Explorations and Curiosities
The Dark Side of Boston
On a Friday evening, Boston’s North End is buzzing. Done with tours of Old North Church or the Paul Revere House, or just arriving for a fun night out, visitors stroll through cobblestone streets, pile into Italian restaurants, or head to Copp’s Hill Terrace for romantic views of Boston Harbor.
The city’s oldest neighborhood wasn’t always so charming. Certainly not in the mid 1800s, when it was home to poor immigrants packed into tenements and a thriving red-light district, says guide Bob Perkins during his walking tour of “The Dark Side of Boston.” Hundreds of brothels, gambling dens, bars, and dance halls catered especially, he says, to sailors eager “to relieve their frustrations after so many years at sea.”
The 90-minute walk is one among dozens offered by the nonprofit organization Boston By Foot. All tours are led by volunteers, typically history buffs like Perkins, who passionately aim to enlighten. “I just love Boston,” he says. “I gave 167 tours last year alone.”
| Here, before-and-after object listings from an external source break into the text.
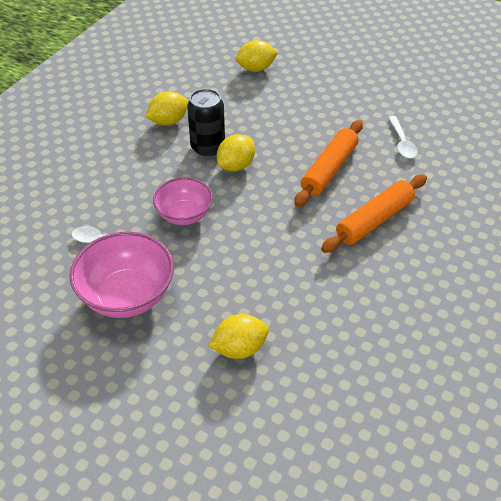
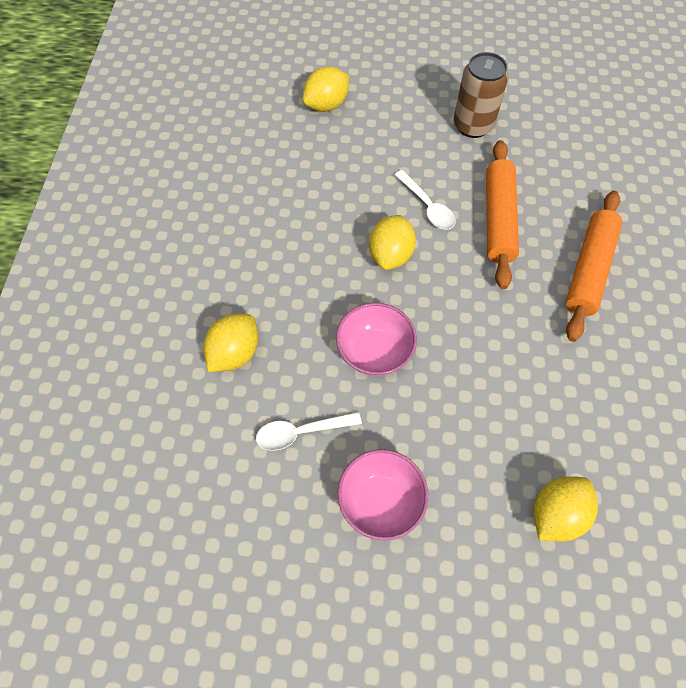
camera: 25 degrees left, 15 degrees up
pink bowl [69,231,174,318] -> pink bowl [337,449,428,540], size x0.65
yellow lemon [145,91,188,126] -> yellow lemon moved to [204,314,258,372]
black can [187,89,225,156] -> none
white spoon [388,116,418,158] -> white spoon moved to [395,170,456,230]
none -> brown can [454,52,508,138]

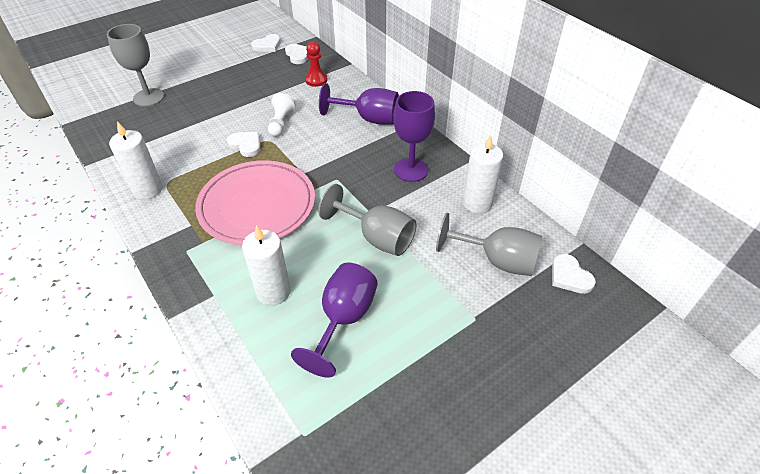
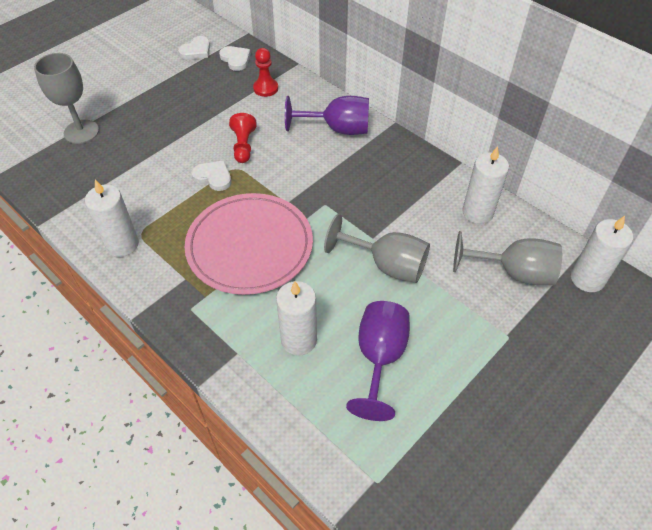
camera: 10 degrees left, 5 degrees up
white pawn [268,93,296,137] -> red pawn [229,113,256,163]
purple goblet [393,91,435,182] -> none
white heart [552,254,596,294] -> white candle [571,216,633,292]

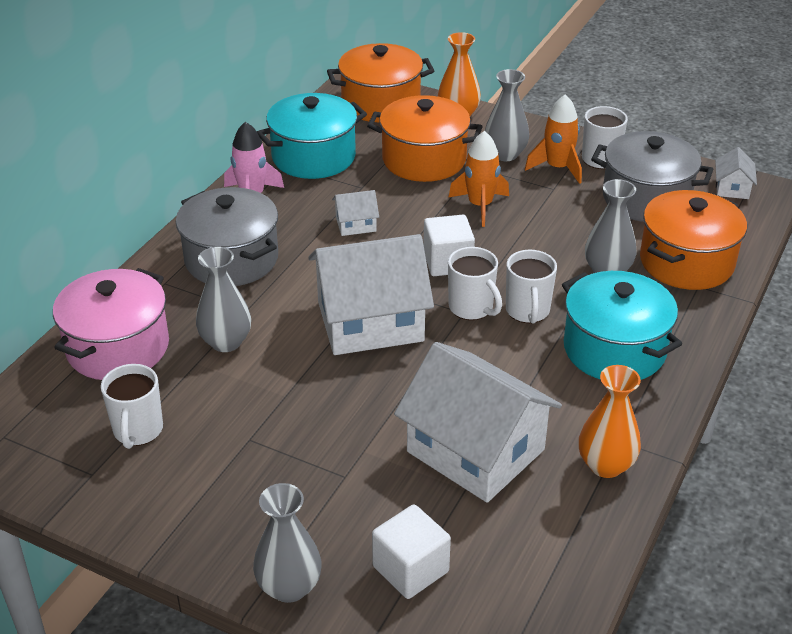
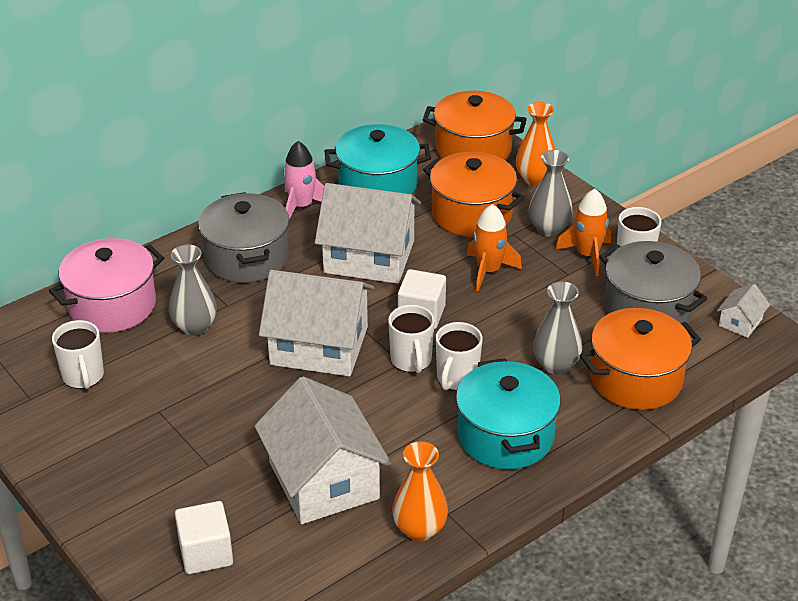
camera: 25 degrees right, 0 degrees up
white mug [101,364,163,449] -> white mug turned 45 degrees counterclockwise [52,320,104,389]
grey vase [253,483,322,603] -> none
white house [332,190,379,236] -> white house [315,183,421,284], size x2.33

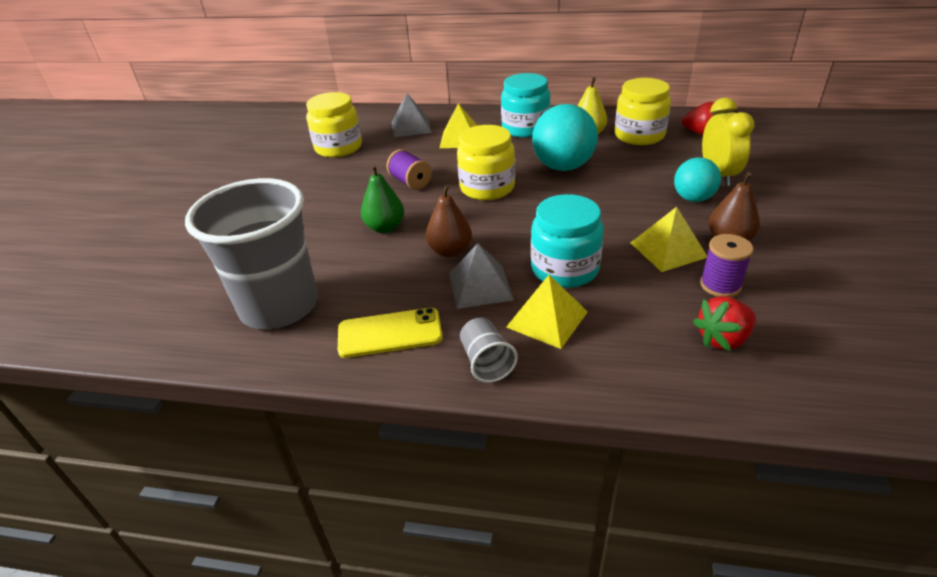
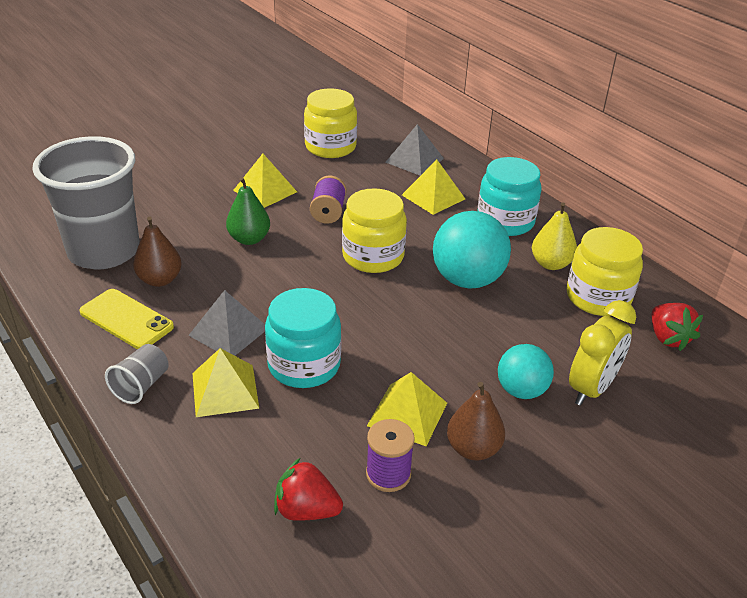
camera: 40 degrees right, 0 degrees up
brown pear [426,184,472,257] -> brown pear moved to [133,216,182,287]
none -> yellow pyramid [233,154,297,208]

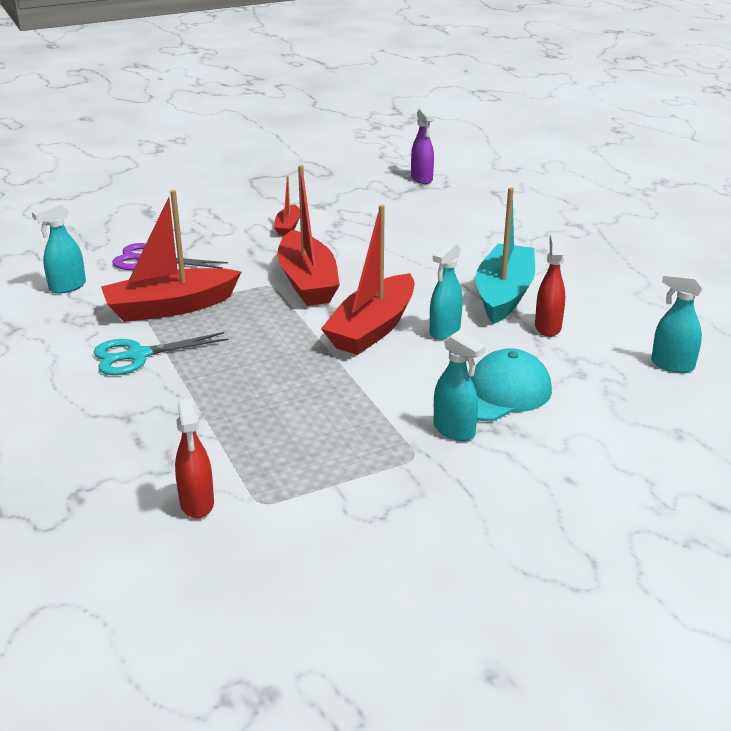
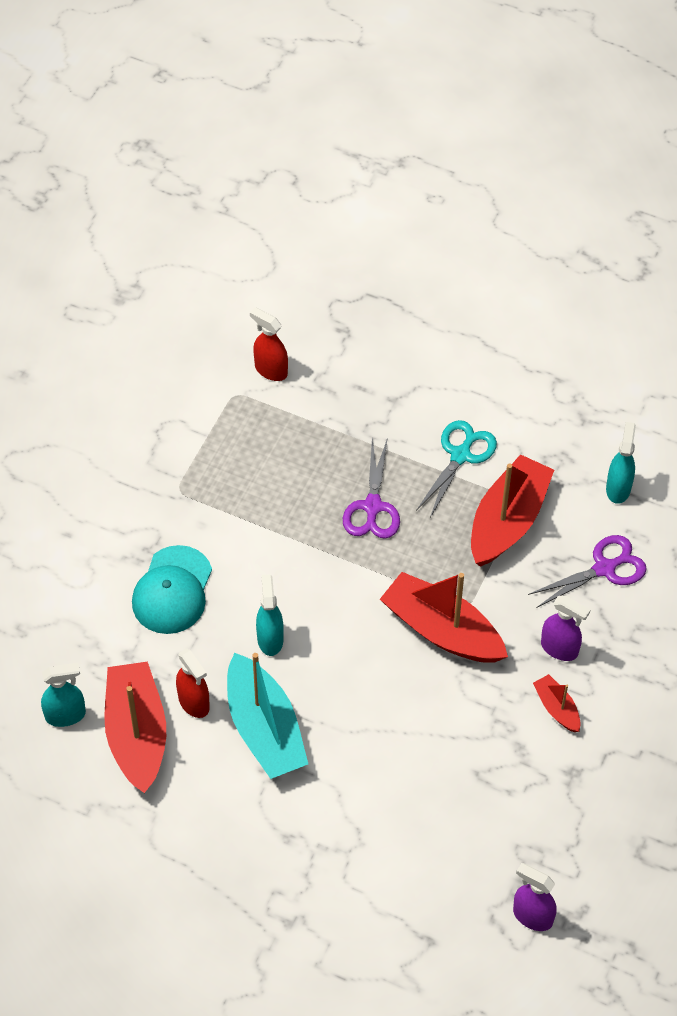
camera: 140 degrees right, 25 degrees up
red boat [321,205,414,355] -> red boat moved to [104,661,166,793]
turquoise spray bottle [434,331,486,441] -> none
none -> purple scissors [343,437,400,539]
none -> purple spray bottle [541,596,590,661]

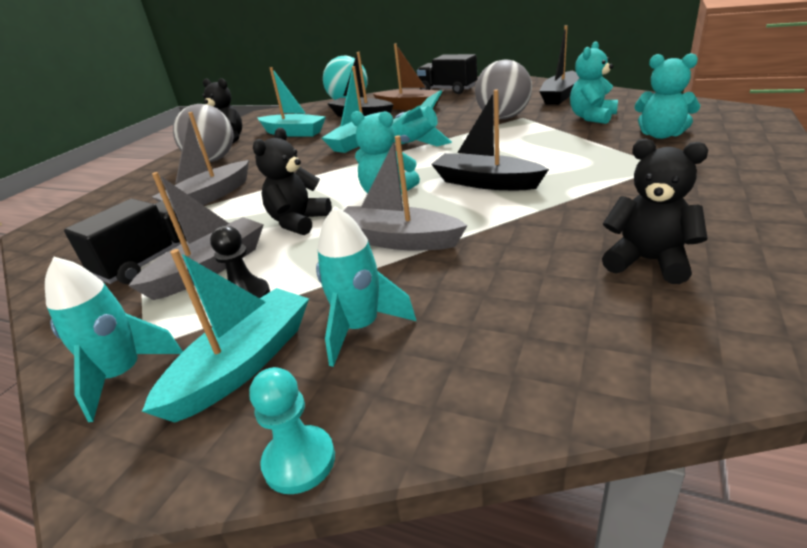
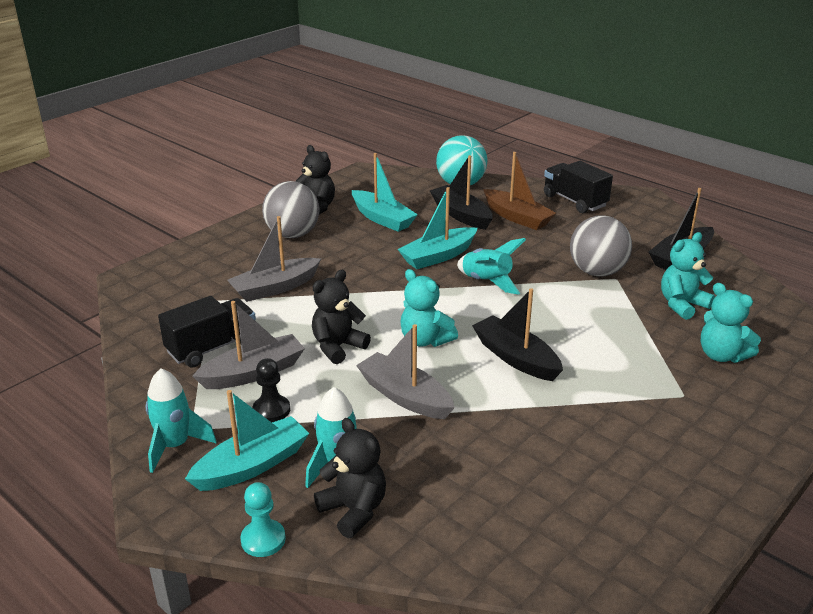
camera: 15 degrees right, 0 degrees up
black teddy bear [602,138,708,284] -> black teddy bear moved to [314,418,386,538]

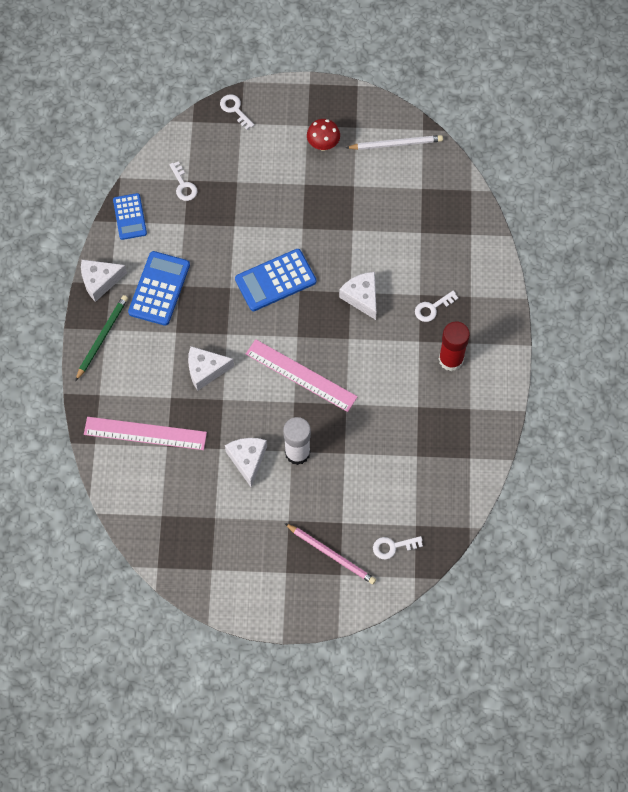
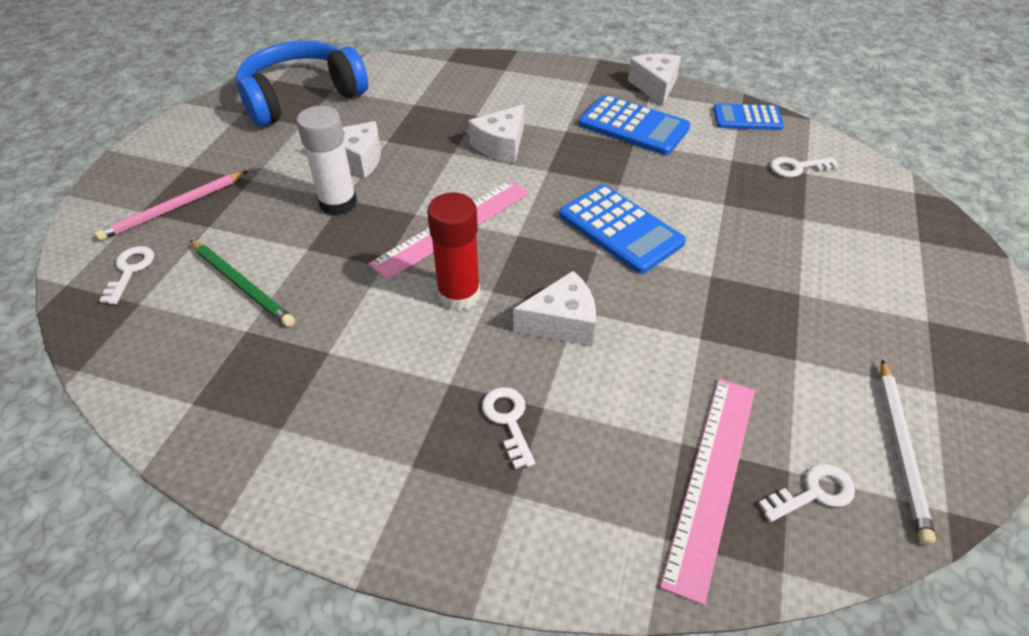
camera: 105 degrees right, 20 degrees down
green pencil [75,295,128,381] -> green pencil moved to [190,240,295,327]
pink ruler [84,417,207,450] -> pink ruler moved to [660,379,755,605]
white cheese [188,346,234,391] -> white cheese turned 150 degrees counterclockwise [469,105,524,163]
white key [220,94,254,130] -> white key moved to [758,464,855,522]
blue calculator [235,249,316,311] -> blue calculator turned 150 degrees clockwise [559,184,686,274]
red mushroom [307,119,340,151] -> none
red glue stick [439,322,470,371] -> red glue stick moved to [427,193,481,311]
none -> blue headphones [236,41,368,127]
The “Dark Side” also delves into a range of other unsavory, immoral, and horrifying events. Among them: the anti-Stamp Act mob that in 1765 destroyed the North End mansion of lieutenant governor Thomas Hutchinson (class of 1727), and the Colonial era’s annual “Pope Night,” celebrated throughout New England, during which North End and South End gangs fought for the honor of burning an effigy of the Catholic leader. George Washington finally forbade his troops to participate, in part because he wanted the French Catholic Canadians’ help in invading Canada, Perkins notes.
Moving to the early twentieth century, he highlights the Spanish flu epidemic of 1918, the first American cases of which appeared among sailors living on Commonwealth Pier, Perkins says. By the end of that year, some 4,794 Boston-area residents had died, many in the overcrowded North End. Within a few months, that community was also hit, literally, by the Great Molasses Flood. A Commercial Street storage tank full of the sticky stuff burst, releasing a 25-foot wave that roared down the street at 35 miles an hour. “Most of the 21 people killed were not drowned,” Perkins reports. “They were crushed.…It spawned one of the first class-action suits in the country.”
He stops at the site of the Great Brink’s Robbery, near the corner of Prince and Commercial Streets. What’s now a garage was, in 1950, a Brink’s vault building from which an armed crew extracted nearly $3 million (almost $30 million today) in a meticulously planned theft; then authorities “spent another $29 million investigating,” he adds, and finally caught the robbers a few days before the statute of limitations ran out—thanks only to a snitch seeking leniency for a different crime.
By far, the most haunting story Perkins tells on his signature tour is that of slaves Mark and Phillis, driven to poison their Charlestown master John Codman (a man known to be violent) in 1755. Mark, also distraught by being separated from his family, procured arsenic from another slave who worked for a doctor in the North End, and after seven doses were hidden in his food, Codman died. When the plot was uncovered, the two slaves were tried (all three justices and the prosecutor were Harvard alumni), and executed: she burned at the stake and he hung at Gallows Lot, on what is now Avon Hill, in Cambridge. Mark’s body was then moved to a spot along a Charlestown (now Somerville) thoroughfare. And 20 years later, in Paul Revere’s own account of his famous midnight ride, he mentions passing “‘Charlestown Neck, and got nearly opposite where Mark was hung in chains,’” Perkins says: either the spot was by then still a well-known landmark, or “the bones of Mark were still there.”
These are, Perkins notes, “maybe some of the Boston stories the Chamber of Commerce doesn’t want you to hear.”